Das Online-Angebot der bürgerlichen NZZ geht raketengleich in den Himmel: Von 2017 bis 2020 legte das Zürcher Portal von zwei Millionen auf über sieben Millionen Unique Clients zu – einer Messgrösse dafür, wie viele Leute auf ein Online-Angebot zugreifen. Die von der liberalen Denkfabrik Avenir Suisse berechneten Zahlen katapultieren die NZZ in den Schweizer Online-News-Himmel. Dort leuchten 20min.ch, Blick Online und srf.ch, das Online-Angebot von SRF.
Grundversorgung sei nicht kostenlos
Dennoch stellt Avenir Suisse in einer neuen Publikation die These auf: Der Newsmarkt in der Schweiz ist verzerrt. Die SRG sei daran schuld und deshalb müssten die SRG-Angebote hinter eine Paywall, neu also zusätzlich bezahlt werden. «Mit einem Gebührenmodell 2.0 sollen die Wettbewerbsverzerrungen im Onlinebereich reduziert werden», sagt Jürg Müller von Avenir Suisse, der den Vorschlag ausgearbeitet hat.
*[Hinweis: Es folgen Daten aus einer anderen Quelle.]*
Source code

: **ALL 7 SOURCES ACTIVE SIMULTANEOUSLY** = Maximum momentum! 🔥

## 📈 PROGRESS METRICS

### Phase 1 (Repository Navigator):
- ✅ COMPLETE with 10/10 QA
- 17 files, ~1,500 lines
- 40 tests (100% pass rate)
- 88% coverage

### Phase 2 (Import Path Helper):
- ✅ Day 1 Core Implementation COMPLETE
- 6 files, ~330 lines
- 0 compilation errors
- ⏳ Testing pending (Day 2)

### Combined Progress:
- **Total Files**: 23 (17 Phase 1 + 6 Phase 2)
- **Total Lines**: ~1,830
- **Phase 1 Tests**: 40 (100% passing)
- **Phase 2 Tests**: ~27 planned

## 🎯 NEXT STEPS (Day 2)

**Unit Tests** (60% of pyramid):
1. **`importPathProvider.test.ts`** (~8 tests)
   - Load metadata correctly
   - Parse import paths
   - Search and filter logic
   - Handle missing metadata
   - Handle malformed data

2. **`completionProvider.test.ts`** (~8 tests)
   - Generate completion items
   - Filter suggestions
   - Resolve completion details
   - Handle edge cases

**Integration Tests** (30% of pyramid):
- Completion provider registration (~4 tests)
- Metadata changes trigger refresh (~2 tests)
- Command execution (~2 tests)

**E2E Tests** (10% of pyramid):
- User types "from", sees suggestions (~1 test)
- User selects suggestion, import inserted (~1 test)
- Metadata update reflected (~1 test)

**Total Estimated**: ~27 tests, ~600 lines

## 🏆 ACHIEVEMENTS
Mit einem Gebührenmodell 2.0 sollen die Wettbewerbsverzerrungen im Onlinebereich reduziert werden
«Service Public heisst nämlich nicht, dass das Angebot für die Endkunden komplett kostenlos ist», führt Müller aus, «so kostet ja auch das Grundversorgungs-Abo der Swisscom etwas. Wäre das nicht so, würden private Anbieter wie Sunrise aus dem Markt verdrängt werden.»
Die neue Bezahlschranke könnte zum Beispiel die Online-Angebote von Radio SRF 4 News betreffen, das heute sein 15-jähriges Bestehen feiert: Seit rund einem Jahr produzieren die Journalistinnen und Journalisten des Nachrichtensenders ihre Inhalte auch im SRF-Newsroom in Zürich-Leutschenbach, unmittelbar neben den Kollegen von srf.ch und den News-Teams der TV-Nachrichten.
Newsrooms bei den Privaten und der SRG
Der Grund: Nachrichten werden heute in allen grossen Schweizer Medienhäusern integral produziert. Nachrichten von SRF 4 werden auch auf der App online ausgespielt, als Text oder Audio. So spart man Kosten und schafft Synergien.
Alle grossen Schweizer Medienhäuser haben deshalb ihre Redaktionen in Newsrooms vereint: CH Media eröffnete kürzlich in Zürich einen weiteren. Dort werden die Inhalte von Tele Zürich, Radio 24 und der Onlineredaktion auf der neuen Newsplattform «Züri Today» ausgespielt. Vier solcher medienübergreifender Newsrooms betreibt CH Medien bereits in der Deutschschweiz. Nach eigenen Angaben erfolgreich.
Verdrängt SRG Private?
Deshalb bestreitet Medienwissenschaftler Manuel Puppis die These von Avenir Suisse, wonach SRG-Angebote die privaten Medienmacher im Markt zu stark bedrängen würden: «Dieser Verdrängungseffekt wird überschätzt. In anderen Ländern mit einem sehr schwachen Service Public haben private Medien genauso grosse Refinanzierungsprobleme wie in der Schweiz», sagt Puppis. Man könne nicht einfach davon ausgehen, dass, nur weil es einen Service Public gebe, private Medien darunter litten. Tatsächlich hat Avenir Suisse in ihrer über 70 Seiten langen Untersuchung keine Daten präsentiert, die die angenommene Wettbewerbsverzerrung auch tatsächlich belegen.
Dieser Verdrängungseffekt wird überschätzt. In anderen Ländern mit einem sehr schwachen Service Public haben private Medien genauso grosse Refinanzierungsprobleme wie in der Schweiz
Kosten sind noch offen
Offen lässt Avenir Suisse, welche konkreten SRG-Inhalte künftig hinter einer Bezahlschranke verschwinden würden. Und was User dafür neu bezahlen müssten. Es gehe um gleich lange Spiesse zwischen Privaten und der SRG, sagt Jürg Müller. Ob die SRG im Gegenzug auch Online-Werbung verkaufen dürfte, um die Spiesse in dieser Hinsicht auch gleich lang zu machen, behandelt die Avenir-Suisse-Untersuchung nicht. Und auch nicht, ob Userinnen und User das goutieren würden.